:: STORED DATA ::

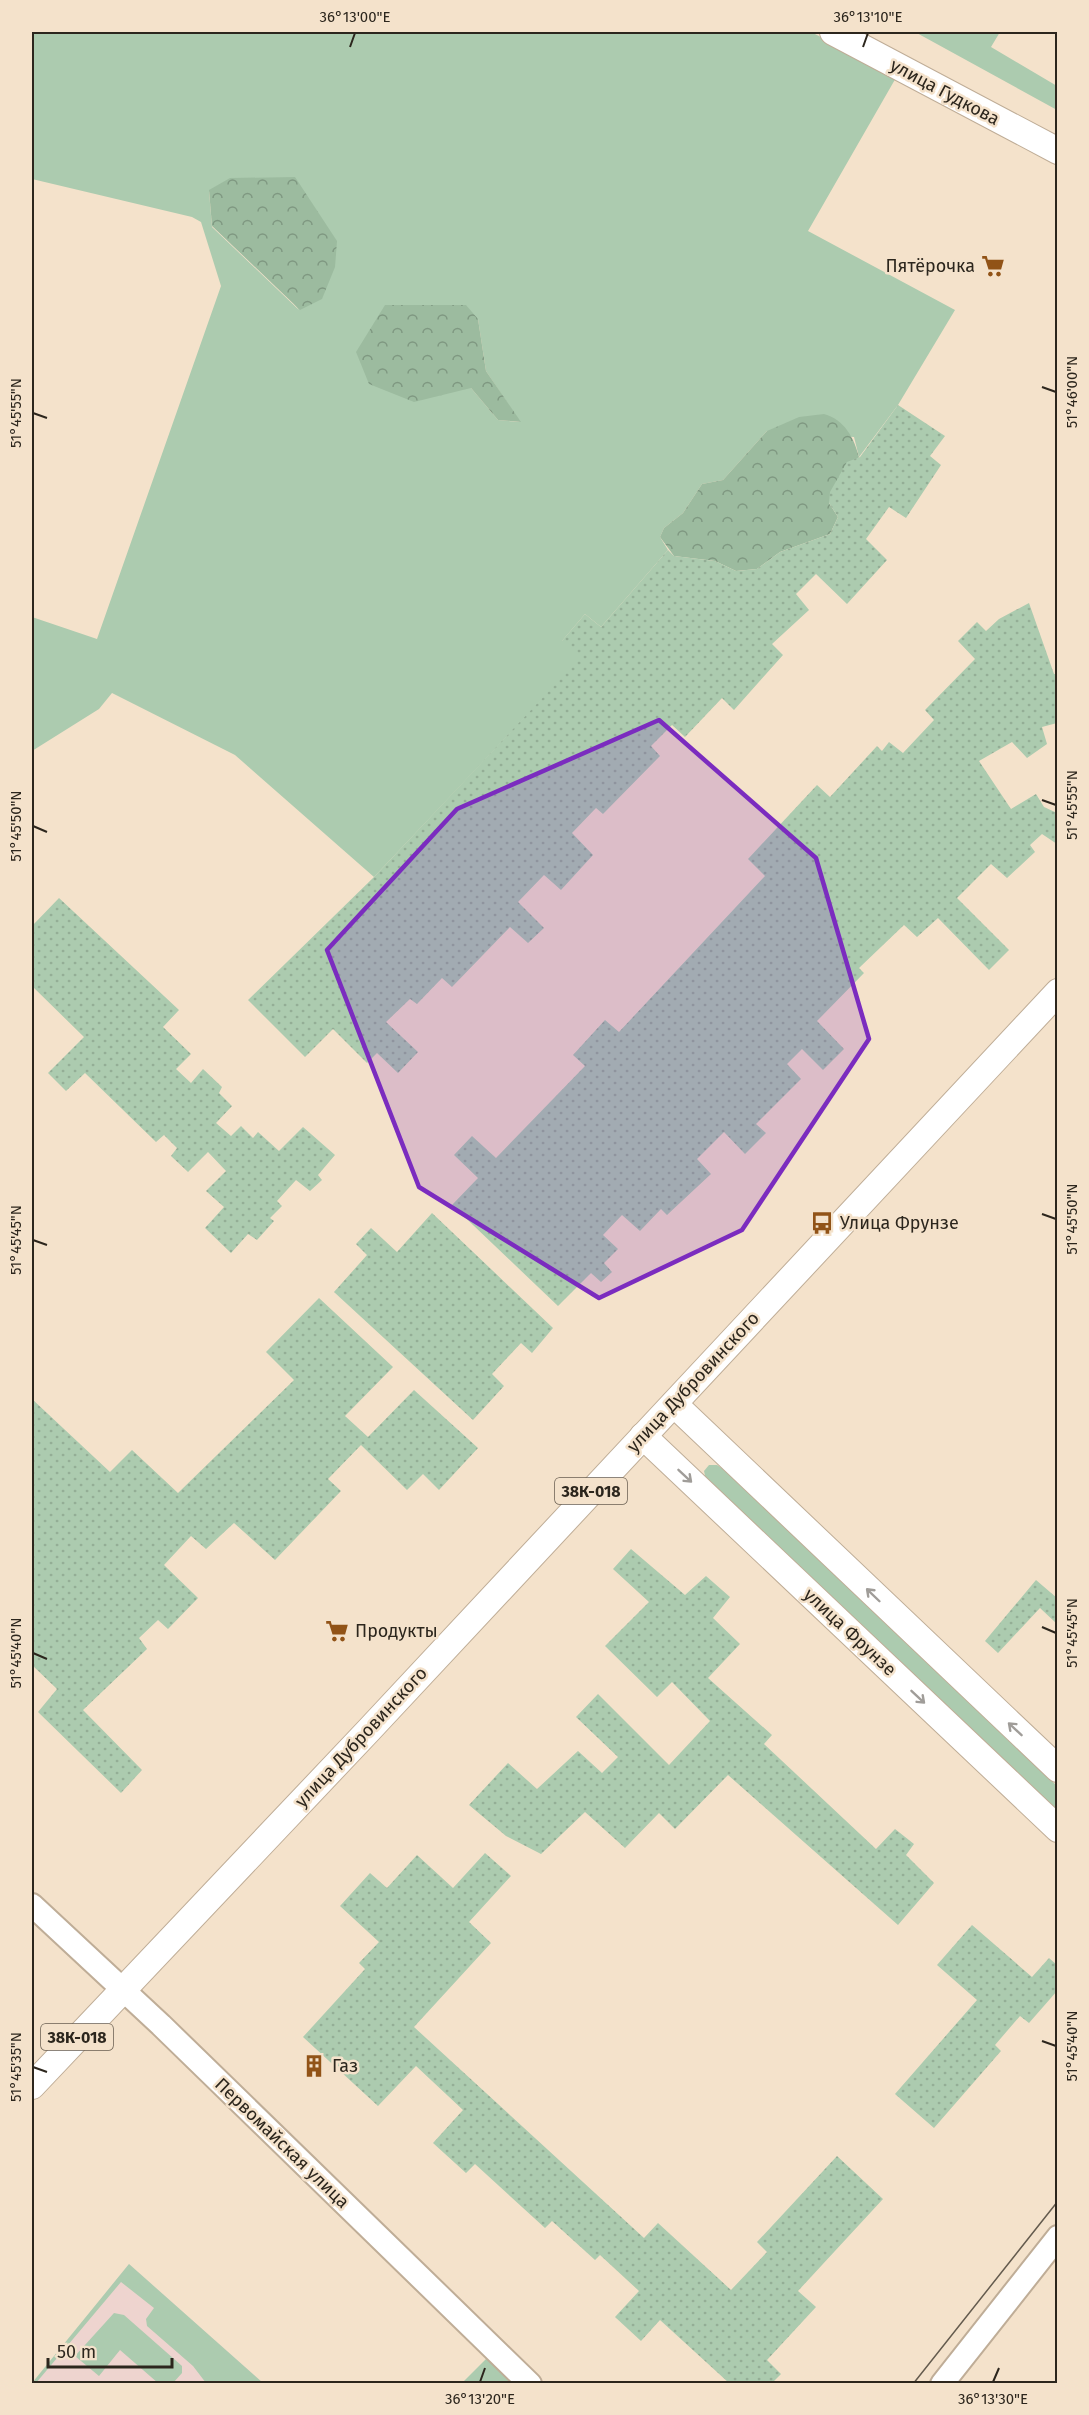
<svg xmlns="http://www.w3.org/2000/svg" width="1089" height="2415" viewBox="0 0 1089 2415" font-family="'Fira Sans',sans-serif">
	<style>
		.medical { fill: #eed4cf }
		.grass { fill: #accbaf; fill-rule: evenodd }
		.forest { fill: url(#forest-crowns) }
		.garden { fill: url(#garden-dots) }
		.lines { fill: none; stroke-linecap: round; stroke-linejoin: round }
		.secondary-casing { stroke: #bfad97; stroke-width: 26 }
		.primary-casing { stroke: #bfad97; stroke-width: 28 }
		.secondary { stroke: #fff; stroke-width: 22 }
		.primary { stroke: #fff; stroke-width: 26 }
		.tram { stroke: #645b4e; stroke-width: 1.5 }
		.oneway { stroke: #a09d99 }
		.marked { fill: #7b2cbf; fill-opacity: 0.2; stroke: #7b2cbf; stroke-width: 4.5; stroke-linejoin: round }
		.ticks { fill: none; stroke: #2c261d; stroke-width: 2 }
		.labels { text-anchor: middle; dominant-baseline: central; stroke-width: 5; stroke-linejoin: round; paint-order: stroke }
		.shield { fill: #f4e2cb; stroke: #685e51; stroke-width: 1.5 }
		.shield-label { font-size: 16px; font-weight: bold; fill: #2c261d }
		.street-label { font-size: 18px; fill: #2c261d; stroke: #f4e2cb }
		.poi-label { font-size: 18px; fill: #2c261d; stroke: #f4e2cb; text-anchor: start }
		.neatline { fill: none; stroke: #2c261d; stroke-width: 2 }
		.ticks-label { font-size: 15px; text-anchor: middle; fill: #2c261d }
	</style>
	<defs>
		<pattern id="forest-crowns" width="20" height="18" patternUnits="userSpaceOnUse" patternTransform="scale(1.5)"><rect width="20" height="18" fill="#9cbb9f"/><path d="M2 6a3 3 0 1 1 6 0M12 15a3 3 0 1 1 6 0" fill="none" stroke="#7f9881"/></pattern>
		<pattern id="garden-dots" width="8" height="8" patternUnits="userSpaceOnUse" patternTransform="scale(1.5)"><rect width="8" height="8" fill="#accbaf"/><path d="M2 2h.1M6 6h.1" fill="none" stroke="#94ae96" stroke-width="1.8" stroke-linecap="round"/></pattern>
	</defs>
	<rect width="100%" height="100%" fill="#f4e2cb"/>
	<!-- medical -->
	<path class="medical" d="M129 2264 263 2383 32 2384Z"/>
	<!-- grass -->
	<g class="grass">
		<path d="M32 32H811L897 76 808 231 955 310 898 405 859 457 854 437 767 431 723 480 702 484 683 513 664 528 660 537 668 550 601 627 585 614 562 641 581 658 374 877 235 755 112 693 99 709 32 751V617L97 639 221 286 201 222 192 217 32 179ZM209 191 299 310 212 227ZM478 319 486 371 520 422 498 420 471 388Z"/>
		<path d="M915 32H1000L991 47 1057 86V110Z"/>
		<path d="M709 1465H717L725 1470 1057 1786V1815L706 1480 704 1471Z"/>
		<path d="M129 2264 263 2383H206L193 2366 147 2326 146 2319 154 2308 121 2282 36 2383H32Z"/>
		<path d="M114 2313 124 2315 182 2366V2373L173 2383H158L120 2350 99 2376 75 2356Z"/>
		<path d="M486 2359 492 2361 517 2384H461Z"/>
	</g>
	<!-- forest -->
	<g class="forest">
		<path d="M295 177 337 241 335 267 322 299 300 310 212 226 209 190 230 178Z"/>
		<path d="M385 305H466L478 319 486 371 521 422 498 420 471 388 414 402 369 384 356 352Z"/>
		<path d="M824 414C845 420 854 438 859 457L829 503 838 517 830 534 780 552 757 569 736 571 715 561 674 556 660 537 664 528 683 513 702 484 723 480 767 431 799 417Z"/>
	</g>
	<!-- garden -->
	<g class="garden">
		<path d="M898 405 945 436 930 456 941 465 906 518 889 507 866 539 887 560 847 604 816 574 796 594 809 610 772 644 783 655 734 710 722 698 685 737 672 725 651 746 660 756 603 814 596 808 572 833 593 855 561 890 544 875 518 902 544 928 528 943 510 927 452 987 442 978 417 1004 410 999 386 1022 418 1052 398 1073 377 1053 367 1063 333 1029 305 1057 248 1000 374 877 580 658 561 642 585 614 601 627 668 550 674 556 715 561 736 571 757 569 780 552 830 534 838 517 829 503 830 492 847 462 860 457Z"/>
		<path d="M1029 603 1054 674H1057V723L1042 727 1047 744 1027 758 1012 742 979 761 1011 809 1036 794 1044 807 1057 813V844L1042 834 1030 845 1035 852 1007 878 991 864 957 898 1009 950 989 970 938 918 917 937 904 925 859 968 864 973 817 1021 844 1049 823 1070 802 1049 787 1064 801 1079 756 1124 766 1133 745 1154 724 1132 697 1159 711 1174 667 1215 661 1209 640 1231 622 1215 603 1235 618 1249 604 1263 612 1272 601 1282 591 1273 558 1306 452 1205 478 1178 454 1155 472 1136 496 1158 585 1066 573 1055 605 1020 619 1032 765 876 748 859 817 785 830 797 877 746 882 751 889 742 903 753 934 720 925 710 975 659 958 641 977 622 986 631 999 619Z"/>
		<path d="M59 898 179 1010 163 1027 191 1054 176 1069 191 1083 203 1069 222 1087 219 1093 232 1106 216 1123 231 1136 241 1126 253 1138 258 1132 279 1151 303 1127 335 1155 318 1175 322 1180 310 1191 296 1180 277 1201 282 1206 270 1218 274 1221 257 1240 248 1234 231 1253 205 1228 224 1207 206 1191 226 1171 208 1152 188 1172 171 1156 177 1148 164 1135 156 1142 85 1073 66 1091 48 1073 84 1037 32 986V926Z"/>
		<path d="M432 1213 553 1328 532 1353 521 1343 492 1374 504 1386 473 1420 334 1292 367 1255 356 1244 371 1228 397 1252Z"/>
		<path d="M319 1298 393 1367 345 1416 368 1437 414 1390 478 1448 439 1490 423 1474 407 1490 361 1445 328 1479 341 1491 275 1560 234 1523 206 1549 191 1536 164 1565 198 1598 168 1629 158 1620 139 1638 147 1649 83 1710 142 1770 121 1793 38 1712 57 1689 32 1665V1399L110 1472 132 1450 178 1493 294 1380 266 1352Z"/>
		<path d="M631 1549 685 1595 706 1576 730 1597 713 1618 740 1644 708 1678 772 1735 764 1744 876 1849 895 1829 914 1844 906 1855 934 1883 898 1925 728 1775 675 1829 659 1813 625 1848 585 1812 541 1854 506 1836 469 1805 508 1763 537 1789 578 1751 602 1773 618 1757 576 1717 598 1694 669 1765 710 1721 672 1682 657 1697 605 1646 649 1602 613 1569Z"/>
		<path d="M1036 1580 1057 1598V1624L1040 1608 998 1653 985 1641Z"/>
		<path d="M485 1853 511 1876 469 1922 491 1943 414 2027 644 2238 658 2223 731 2290 767 2252 757 2242 837 2156 883 2199 798 2291 816 2307 767 2360 781 2374 772 2383H729L660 2320 641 2341 615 2317 639 2291 600 2255 595 2260 552 2221 545 2228 475 2164 466 2173 433 2143 463 2110 416 2066 378 2106 303 2037 365 1969 359 1963 379 1942 340 1906 370 1873 387 1888 417 1855 453 1888Z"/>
		<path d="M972 1925 1032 1977 1049 1958 1057 1965V1991L1029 2023 1020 2016 995 2045 1001 2051 934 2128 895 2094 977 2000 937 1965Z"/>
	</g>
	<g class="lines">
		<!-- secondary casing -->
		<g class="secondary-casing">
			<g id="secondary">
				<path d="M32 1905 161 2025 530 2384"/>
				<path d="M942 2384 1058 2237"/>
			</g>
		</g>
		<!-- primary casing -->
		<g class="primary-casing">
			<g id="primary">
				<path d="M833 32 1058 151"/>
				<path d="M674 1404 1058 1769"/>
				<path d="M643 1436 1058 1829"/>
				<path d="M32 2086 369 1730 1058 992"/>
			</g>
		</g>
		<!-- secondary -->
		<use href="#secondary" class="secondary"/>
		<!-- primary -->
		<use href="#primary" class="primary"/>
		<!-- tram -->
		<path class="tram" d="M913 2384 1058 2201"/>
	</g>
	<!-- one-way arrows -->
	<defs><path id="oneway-shaft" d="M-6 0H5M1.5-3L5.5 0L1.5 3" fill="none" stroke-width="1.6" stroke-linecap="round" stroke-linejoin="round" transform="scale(1.5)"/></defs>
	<g class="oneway">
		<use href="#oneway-shaft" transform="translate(685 1476) rotate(43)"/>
		<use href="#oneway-shaft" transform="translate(873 1595) rotate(-136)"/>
		<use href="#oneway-shaft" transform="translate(918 1697) rotate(43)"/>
		<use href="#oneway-shaft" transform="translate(1015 1729) rotate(-137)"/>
	</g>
	<!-- marked area -->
	<path class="marked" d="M659 720 816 858 869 1039 742 1230 599 1298 419 1187 327 950 457 809Z"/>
	<!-- ticks -->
	<path class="ticks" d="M350 47 355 33M863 47 868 33M1042 387 1056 392M33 413 47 418M1042 800 1056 805M33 826 47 832M1042 1214 1056 1219M33 1240 47 1245M1042 1627 1056 1633M33 1653 47 1659M1042 2041 1056 2046M33 2067 47 2072M480 2382 485 2368M993 2382 999 2368"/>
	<!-- icons -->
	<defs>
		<g id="supermarket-bare" transform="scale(1.8)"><path d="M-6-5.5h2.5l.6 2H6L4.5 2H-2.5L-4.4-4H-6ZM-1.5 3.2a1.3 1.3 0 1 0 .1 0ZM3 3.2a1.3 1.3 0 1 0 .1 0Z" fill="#915317" stroke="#f4e2cb" stroke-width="2.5" paint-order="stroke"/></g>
		<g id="bus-bare" transform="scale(1.8)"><path d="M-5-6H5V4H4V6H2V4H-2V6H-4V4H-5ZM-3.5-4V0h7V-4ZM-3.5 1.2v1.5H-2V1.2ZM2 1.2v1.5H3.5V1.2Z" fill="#915317" stroke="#f4e2cb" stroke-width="2.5" paint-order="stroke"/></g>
		<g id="building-bare" transform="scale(1.8)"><path d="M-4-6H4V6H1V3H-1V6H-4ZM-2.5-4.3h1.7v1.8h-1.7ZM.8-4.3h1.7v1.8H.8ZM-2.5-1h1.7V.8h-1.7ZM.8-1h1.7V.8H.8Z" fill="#915317" stroke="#f4e2cb" stroke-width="2.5" paint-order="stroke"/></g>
	</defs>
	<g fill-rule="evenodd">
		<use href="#supermarket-bare" x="993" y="266"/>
		<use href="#bus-bare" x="822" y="1223"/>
		<use href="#supermarket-bare" x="337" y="1631"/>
		<use href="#building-bare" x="314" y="2066"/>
	</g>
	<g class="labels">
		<!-- shield labels -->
		<g class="shield">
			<rect x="555" y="1478" width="72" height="26" rx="4.5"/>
			<rect x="41" y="2024" width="72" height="26" rx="4.5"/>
		</g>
		<g class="shield-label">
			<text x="591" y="1491">38К-018</text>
			<text x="77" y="2037">38К-018</text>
		</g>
		<!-- street labels -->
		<g class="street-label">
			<text transform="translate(945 92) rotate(28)">улица Гудкова</text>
			<text transform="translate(693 1382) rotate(-47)">улица Дубровинского</text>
			<text transform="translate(850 1632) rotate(43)">улица Фрунзе</text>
			<text transform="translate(361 1737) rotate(-47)">улица Дубровинского</text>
			<text transform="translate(282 2143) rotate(44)">Первомайская улица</text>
		</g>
		<!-- poi labels -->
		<g class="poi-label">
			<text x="975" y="266" text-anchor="end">Пятёрочка</text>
			<text x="840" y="1223">Улица Фрунзе</text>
			<text x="355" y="1631">Продукты</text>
			<text x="332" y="2066">Газ</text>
		</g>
	</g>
	<!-- border -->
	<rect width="1089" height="2415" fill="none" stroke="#f4e2cb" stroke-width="66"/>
	<!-- scale -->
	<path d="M48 2358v9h124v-9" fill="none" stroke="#2c261d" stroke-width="3"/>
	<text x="57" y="2358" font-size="18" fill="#2c261d" stroke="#f4e2cb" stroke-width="4.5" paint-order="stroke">50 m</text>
	<rect x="33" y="33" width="1023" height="2349" class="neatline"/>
	<g class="ticks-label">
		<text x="355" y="22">36°13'00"E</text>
		<text x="868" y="22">36°13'10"E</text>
		<text transform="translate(1072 392) rotate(-90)" y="5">51°46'00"N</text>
		<text transform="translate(16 413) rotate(-90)" y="5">51°45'55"N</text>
		<text transform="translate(1072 805) rotate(-90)" y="5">51°45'55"N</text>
		<text transform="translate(16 826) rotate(-90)" y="5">51°45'50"N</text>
		<text transform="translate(1072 1219) rotate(-90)" y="5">51°45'50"N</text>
		<text transform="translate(16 1240) rotate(-90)" y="5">51°45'45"N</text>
		<text transform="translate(1072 1633) rotate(-90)" y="5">51°45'45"N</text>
		<text transform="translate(16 1653) rotate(-90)" y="5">51°45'40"N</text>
		<text transform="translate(1072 2046) rotate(-90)" y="5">51°45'40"N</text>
		<text transform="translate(16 2067) rotate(-90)" y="5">51°45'35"N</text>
		<text x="480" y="2404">36°13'20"E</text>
		<text x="993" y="2404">36°13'30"E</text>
	</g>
</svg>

:::

TASK DETAILS> Reproduce each line of the records in which the string "lines" appears.

ANSWER BELOW>
		.lines { fill: none; stroke-linecap: round; stroke-linejoin: round }
	<g class="lines">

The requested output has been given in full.